The total of these products was up by 2.4 percent in three months through October compared to three months through July. HRC was down sharply in October with increases in CRC and HDG. The other coated products were little changed. Electro-galvanized has been quite constant for over 2 years.
Table 1 provides an analysis of major product groups and of sheet products in detail.
It compares the average monthly tonnage in the three months through October 2016 with both three months through July (3M/3M) and three months through October 2015 (Y/Y). On a Y/Y basis the total of all rolled products was down by 80,903 tons or 3.6 percent, as total sheet products were down by 1.0 percent. Tubulars were down by 10.9 percent. Semi-finished slabs, blooms and billets were down by 4.4 percent and long products were down by 3.4 percent. On a 3M/3M basis the situation was similar except total sheet products were up by 2.3 percent. The total volume of hot worked products was down by 1.2 percent, 3M/3M and within the sheet products ranged from an increase of 15.6 percent for cold rolled to a decrease of 11.8 percent for electro-galvanized. Of the big 3 sheet products 3M/3M, HRC was down by 13.0 percent, CRC was up by 15.6 percent and HDG was up by 10.8 percent.

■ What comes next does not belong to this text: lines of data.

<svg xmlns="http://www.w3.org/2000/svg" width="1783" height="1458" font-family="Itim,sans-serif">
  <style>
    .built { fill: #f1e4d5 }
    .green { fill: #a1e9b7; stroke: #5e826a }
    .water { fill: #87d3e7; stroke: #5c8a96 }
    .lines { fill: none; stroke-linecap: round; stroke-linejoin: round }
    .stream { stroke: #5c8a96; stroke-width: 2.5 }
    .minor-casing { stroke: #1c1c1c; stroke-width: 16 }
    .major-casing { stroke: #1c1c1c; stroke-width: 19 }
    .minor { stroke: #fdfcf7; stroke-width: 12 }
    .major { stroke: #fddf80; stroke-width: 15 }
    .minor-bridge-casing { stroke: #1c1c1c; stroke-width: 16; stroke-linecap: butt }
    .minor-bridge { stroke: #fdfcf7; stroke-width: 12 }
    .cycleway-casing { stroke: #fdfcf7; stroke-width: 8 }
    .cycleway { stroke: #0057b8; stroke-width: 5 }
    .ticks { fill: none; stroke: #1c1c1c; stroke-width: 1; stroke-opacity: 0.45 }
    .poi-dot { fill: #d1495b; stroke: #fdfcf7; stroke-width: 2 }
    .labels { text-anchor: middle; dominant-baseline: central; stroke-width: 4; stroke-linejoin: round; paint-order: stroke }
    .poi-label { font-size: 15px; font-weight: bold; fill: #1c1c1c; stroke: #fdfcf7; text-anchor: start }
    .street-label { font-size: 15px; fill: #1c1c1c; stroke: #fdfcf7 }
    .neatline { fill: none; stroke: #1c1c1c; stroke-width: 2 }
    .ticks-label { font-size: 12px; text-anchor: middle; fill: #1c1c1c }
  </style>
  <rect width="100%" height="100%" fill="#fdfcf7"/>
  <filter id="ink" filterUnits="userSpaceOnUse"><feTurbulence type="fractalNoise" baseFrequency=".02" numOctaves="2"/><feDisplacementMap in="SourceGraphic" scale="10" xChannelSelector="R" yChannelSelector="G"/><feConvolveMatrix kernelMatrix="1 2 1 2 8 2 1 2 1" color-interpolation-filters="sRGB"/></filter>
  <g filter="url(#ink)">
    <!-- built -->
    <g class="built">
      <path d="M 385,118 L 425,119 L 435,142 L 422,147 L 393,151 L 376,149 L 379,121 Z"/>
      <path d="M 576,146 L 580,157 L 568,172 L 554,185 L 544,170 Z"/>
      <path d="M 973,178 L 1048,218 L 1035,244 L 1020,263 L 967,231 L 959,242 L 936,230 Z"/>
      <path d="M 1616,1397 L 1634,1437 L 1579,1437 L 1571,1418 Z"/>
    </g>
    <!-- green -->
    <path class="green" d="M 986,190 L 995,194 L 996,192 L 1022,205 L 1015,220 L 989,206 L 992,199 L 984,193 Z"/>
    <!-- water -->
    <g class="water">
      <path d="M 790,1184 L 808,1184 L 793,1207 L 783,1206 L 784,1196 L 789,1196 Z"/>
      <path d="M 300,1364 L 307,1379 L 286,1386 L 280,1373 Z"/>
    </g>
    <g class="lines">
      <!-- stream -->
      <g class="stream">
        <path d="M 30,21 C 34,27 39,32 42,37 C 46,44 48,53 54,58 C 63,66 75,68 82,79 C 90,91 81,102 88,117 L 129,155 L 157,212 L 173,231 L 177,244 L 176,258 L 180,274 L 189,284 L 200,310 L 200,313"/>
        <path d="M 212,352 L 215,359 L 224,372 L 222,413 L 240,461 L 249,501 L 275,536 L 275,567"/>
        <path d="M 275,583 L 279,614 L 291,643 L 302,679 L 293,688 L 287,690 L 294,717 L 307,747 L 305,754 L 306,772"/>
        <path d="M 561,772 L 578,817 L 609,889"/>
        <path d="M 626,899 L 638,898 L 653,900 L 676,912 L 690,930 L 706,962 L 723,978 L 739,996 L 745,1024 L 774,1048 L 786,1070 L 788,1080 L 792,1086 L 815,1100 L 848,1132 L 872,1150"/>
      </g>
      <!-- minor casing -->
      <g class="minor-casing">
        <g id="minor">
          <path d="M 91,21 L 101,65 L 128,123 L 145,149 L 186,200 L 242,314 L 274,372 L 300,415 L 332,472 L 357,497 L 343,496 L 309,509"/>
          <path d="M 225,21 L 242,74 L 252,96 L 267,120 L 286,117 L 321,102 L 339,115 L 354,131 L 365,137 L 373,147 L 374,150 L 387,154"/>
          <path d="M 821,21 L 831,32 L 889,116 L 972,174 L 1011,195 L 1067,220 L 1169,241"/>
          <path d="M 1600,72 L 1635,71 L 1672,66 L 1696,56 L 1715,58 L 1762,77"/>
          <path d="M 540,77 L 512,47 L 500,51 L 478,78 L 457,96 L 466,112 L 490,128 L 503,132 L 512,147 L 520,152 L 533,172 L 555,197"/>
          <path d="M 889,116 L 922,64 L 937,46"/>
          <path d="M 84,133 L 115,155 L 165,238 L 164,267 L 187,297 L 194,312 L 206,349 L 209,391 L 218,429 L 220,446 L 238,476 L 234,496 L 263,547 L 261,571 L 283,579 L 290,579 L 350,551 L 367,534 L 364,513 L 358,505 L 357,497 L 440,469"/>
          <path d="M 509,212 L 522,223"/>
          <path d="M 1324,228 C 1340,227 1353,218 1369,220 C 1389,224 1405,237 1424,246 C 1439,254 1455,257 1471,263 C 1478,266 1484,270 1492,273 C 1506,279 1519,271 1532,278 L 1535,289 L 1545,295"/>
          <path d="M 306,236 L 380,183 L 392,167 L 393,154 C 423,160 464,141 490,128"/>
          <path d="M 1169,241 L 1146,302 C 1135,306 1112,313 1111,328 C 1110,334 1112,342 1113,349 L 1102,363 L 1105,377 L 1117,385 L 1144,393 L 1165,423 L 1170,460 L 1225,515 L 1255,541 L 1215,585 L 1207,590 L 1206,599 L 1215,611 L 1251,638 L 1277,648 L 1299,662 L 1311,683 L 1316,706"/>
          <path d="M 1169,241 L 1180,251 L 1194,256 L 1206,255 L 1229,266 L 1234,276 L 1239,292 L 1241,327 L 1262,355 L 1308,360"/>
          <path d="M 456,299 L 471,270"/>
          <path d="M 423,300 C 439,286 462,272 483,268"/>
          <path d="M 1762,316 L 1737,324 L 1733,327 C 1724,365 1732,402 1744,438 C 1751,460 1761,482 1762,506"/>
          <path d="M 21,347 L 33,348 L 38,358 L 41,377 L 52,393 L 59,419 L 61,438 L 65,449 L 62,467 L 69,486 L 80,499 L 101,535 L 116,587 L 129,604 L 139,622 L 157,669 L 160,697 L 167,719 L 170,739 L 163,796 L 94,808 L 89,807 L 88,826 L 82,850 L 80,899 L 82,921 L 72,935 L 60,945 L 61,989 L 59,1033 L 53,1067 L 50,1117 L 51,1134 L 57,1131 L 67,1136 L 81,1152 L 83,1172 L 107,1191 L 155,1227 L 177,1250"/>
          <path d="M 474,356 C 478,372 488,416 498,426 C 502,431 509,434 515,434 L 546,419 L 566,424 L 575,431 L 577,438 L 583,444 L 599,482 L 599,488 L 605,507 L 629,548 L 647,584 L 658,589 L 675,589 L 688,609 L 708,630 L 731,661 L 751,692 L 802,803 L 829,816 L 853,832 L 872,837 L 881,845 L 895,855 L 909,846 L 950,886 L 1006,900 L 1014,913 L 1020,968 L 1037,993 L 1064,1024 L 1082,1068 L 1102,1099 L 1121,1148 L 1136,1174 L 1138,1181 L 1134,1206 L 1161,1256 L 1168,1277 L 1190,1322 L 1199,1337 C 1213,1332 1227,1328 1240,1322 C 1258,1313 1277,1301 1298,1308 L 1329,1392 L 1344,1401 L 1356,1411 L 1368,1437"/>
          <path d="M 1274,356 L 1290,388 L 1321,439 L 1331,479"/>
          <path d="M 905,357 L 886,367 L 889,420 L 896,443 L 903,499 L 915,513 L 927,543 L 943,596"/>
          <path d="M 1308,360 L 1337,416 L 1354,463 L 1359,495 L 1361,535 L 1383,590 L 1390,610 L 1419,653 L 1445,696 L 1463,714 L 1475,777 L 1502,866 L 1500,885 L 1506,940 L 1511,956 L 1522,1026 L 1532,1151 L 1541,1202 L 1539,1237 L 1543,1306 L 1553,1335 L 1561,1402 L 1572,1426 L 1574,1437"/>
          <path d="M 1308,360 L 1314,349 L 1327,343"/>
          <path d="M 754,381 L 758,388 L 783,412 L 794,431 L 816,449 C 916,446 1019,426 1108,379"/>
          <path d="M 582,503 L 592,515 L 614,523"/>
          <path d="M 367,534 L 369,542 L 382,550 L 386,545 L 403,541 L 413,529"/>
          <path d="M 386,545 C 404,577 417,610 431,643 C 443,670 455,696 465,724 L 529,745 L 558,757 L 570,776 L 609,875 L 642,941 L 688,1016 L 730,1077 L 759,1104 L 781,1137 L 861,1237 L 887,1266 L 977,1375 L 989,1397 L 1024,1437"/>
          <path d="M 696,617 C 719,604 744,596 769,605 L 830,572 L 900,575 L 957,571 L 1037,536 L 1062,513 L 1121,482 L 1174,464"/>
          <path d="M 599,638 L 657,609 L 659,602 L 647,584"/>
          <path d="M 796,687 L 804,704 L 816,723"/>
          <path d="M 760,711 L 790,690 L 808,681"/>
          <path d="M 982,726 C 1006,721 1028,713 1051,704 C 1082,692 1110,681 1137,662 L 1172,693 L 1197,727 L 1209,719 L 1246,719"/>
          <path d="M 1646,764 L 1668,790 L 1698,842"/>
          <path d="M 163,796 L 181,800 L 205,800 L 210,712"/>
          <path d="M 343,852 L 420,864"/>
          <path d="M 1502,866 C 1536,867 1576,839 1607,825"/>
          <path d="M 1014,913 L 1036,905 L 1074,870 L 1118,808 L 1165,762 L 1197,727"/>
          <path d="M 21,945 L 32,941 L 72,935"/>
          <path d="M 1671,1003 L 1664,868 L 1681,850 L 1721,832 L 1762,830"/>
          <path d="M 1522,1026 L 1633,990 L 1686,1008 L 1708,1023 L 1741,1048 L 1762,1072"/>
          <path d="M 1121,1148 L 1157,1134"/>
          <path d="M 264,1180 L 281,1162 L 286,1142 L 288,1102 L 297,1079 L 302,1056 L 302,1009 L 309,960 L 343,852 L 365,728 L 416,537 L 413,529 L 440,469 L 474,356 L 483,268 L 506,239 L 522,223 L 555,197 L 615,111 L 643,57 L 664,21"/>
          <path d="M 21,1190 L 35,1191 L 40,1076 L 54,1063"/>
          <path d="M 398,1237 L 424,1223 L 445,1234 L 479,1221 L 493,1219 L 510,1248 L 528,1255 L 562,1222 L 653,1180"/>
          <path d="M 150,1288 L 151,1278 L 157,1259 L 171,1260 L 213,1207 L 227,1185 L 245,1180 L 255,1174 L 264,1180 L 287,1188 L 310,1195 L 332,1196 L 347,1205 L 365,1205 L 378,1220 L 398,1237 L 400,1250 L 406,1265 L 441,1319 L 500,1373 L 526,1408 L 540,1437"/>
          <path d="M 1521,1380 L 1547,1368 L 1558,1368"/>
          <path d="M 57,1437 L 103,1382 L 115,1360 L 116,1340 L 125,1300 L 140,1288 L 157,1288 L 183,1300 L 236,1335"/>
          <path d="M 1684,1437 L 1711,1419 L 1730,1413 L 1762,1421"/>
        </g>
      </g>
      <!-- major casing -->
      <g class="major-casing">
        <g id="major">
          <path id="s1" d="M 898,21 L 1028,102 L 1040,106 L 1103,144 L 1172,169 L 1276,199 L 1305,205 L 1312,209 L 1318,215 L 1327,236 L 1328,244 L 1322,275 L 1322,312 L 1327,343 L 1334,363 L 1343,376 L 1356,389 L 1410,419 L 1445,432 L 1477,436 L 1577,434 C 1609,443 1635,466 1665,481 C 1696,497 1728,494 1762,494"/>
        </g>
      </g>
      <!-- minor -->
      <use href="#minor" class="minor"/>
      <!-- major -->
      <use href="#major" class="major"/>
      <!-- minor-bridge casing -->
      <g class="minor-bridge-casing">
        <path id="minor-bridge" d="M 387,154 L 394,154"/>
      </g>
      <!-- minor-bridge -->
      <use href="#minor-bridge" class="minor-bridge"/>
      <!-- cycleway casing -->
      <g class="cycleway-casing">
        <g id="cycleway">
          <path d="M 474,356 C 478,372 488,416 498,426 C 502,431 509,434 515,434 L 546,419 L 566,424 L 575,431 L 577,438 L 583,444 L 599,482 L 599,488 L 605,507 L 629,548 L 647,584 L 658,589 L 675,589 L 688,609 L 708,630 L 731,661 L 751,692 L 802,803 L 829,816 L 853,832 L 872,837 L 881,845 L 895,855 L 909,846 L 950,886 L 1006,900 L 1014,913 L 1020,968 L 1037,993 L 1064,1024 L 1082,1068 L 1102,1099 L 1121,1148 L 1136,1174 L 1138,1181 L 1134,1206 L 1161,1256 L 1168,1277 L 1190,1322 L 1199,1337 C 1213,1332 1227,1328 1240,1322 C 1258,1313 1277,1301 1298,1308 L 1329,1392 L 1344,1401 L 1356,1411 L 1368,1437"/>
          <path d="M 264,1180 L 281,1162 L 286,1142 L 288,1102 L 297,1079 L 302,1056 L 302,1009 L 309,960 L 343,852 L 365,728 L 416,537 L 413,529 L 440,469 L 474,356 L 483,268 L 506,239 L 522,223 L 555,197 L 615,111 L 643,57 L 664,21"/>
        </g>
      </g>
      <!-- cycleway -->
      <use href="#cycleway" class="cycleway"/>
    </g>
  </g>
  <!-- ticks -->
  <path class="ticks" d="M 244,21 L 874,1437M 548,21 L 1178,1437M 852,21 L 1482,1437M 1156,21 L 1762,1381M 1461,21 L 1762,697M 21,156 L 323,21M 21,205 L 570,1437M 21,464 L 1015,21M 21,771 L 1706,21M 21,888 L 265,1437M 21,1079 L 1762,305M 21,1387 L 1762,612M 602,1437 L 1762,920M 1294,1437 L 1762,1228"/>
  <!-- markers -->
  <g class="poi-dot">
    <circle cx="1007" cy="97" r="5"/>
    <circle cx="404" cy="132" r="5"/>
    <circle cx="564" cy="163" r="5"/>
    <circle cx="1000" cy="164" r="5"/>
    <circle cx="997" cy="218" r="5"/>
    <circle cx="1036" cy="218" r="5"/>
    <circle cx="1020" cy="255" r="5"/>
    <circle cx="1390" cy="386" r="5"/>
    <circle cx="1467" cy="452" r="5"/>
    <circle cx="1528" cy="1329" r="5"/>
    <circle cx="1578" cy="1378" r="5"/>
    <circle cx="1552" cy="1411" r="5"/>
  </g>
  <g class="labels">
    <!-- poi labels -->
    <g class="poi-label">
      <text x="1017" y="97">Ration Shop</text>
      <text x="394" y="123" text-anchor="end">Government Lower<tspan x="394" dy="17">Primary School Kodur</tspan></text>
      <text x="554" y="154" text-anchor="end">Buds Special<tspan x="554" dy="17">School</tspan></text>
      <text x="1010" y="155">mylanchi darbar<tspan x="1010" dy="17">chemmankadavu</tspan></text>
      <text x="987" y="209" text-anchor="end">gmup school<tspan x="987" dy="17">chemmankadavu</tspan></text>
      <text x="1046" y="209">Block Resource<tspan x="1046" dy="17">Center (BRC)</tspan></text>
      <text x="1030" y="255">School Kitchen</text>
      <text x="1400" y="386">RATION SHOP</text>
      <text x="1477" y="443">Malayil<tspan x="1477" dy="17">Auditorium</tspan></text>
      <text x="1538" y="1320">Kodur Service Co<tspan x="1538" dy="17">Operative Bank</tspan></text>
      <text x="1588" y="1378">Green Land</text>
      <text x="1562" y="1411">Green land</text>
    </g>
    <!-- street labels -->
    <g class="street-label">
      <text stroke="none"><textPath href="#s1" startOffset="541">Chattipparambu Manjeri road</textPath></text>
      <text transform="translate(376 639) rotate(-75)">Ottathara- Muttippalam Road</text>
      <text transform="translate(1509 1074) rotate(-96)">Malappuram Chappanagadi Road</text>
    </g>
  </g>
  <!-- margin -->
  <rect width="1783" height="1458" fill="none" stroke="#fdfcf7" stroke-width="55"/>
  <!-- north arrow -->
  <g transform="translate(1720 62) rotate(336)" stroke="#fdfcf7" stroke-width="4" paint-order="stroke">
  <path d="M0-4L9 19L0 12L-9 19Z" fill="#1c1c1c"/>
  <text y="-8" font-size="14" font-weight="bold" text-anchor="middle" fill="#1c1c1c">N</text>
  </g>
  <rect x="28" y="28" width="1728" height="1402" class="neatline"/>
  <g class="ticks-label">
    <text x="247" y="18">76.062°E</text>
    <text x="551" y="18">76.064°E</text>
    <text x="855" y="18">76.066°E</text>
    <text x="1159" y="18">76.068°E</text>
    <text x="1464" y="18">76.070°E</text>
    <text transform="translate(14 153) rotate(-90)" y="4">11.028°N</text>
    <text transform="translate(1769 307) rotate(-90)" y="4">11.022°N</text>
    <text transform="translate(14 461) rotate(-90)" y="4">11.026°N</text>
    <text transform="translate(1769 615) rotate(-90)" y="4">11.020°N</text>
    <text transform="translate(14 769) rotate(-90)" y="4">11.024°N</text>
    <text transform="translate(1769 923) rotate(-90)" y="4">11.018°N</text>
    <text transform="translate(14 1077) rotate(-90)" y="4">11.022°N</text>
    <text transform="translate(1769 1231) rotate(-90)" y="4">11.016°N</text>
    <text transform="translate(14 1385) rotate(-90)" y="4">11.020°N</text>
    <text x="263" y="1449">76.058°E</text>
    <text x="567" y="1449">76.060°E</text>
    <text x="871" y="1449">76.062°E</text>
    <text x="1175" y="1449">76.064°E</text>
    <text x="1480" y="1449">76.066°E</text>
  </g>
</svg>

Table 2 shows the same analysis for long products.
The total tonnage of long products was down by 20,947 tons per month Y/Y. Rebar was down by 19.4 percent and heavy structurals down by 20.8 percent which may be a reflection of the construction slowdown that we have reported in our CPIP analysis. On a 3M/3M basis the total volume of long products decreased by 7.9 percent.
Figure 3 shows the import market share of sheet and long products through September which is the latest data available for total steel supply.
The import market share of sheet products peaked at 24.3 percent in March 2015 and was less than 20 percent for each month of 2016 until September when it bounced back to 21 percent on a 3MMA basis. Long product import market share peaked at 29.4 in April 2015 but has only had two months since then below 25 percent. Import share of longs in September was 27.2 percent.
Net imports equals imports minus exports and our analysis is based on the final volumes through September. We regard this as an important look at the overall trade picture and its effect on demand at the mill level. Figure 4 shows net sheet product imports on a 3MMA basis at 663,825 tons in September with an increasing trend in the last few months.
The total net was down by 769,703 tons YTD through September. Compared to imports, exports have been relatively consistent for almost eight years. Net sheet steel imports are still high by historical standards. If as expected the Fed raises interest rates in December, the US $ will appreciate against the currencies of the steel trading nations and this in turn will tend to drive imports higher and exports lower in 2017.
Explanation: The SMU publishes several import reports ranging from this very early look using licensed data to the very detailed analysis of final volumes by product, by district of entry and by source nation which is available on the premium member section of our web site. The early look, the latest of which you are reading now has been based on three month moving averages (3MMA) using the latest licensed data, either the preliminary or final data for the previous month and final data for earlier months. We recognize that the license data is subject to revisions but believe that by combining it with earlier months in this way gives a reasonably accurate assessment of volume trends by product as early as possible. We are more interested in direction than we are in absolute volumes at this stage. The main issue with the license data is that the month in which the tonnage arrives is not always the same month in which the license was recorded. In 2014 as a whole our data showed that the reported licensed tonnage of all carbon and low alloy products was 2.3 percent less than actually receipts, close enough we believe to confidently include licensed data in this current update. The discrepancy declined continuously during the course of the twelve month evaluation as a longer time period was considered.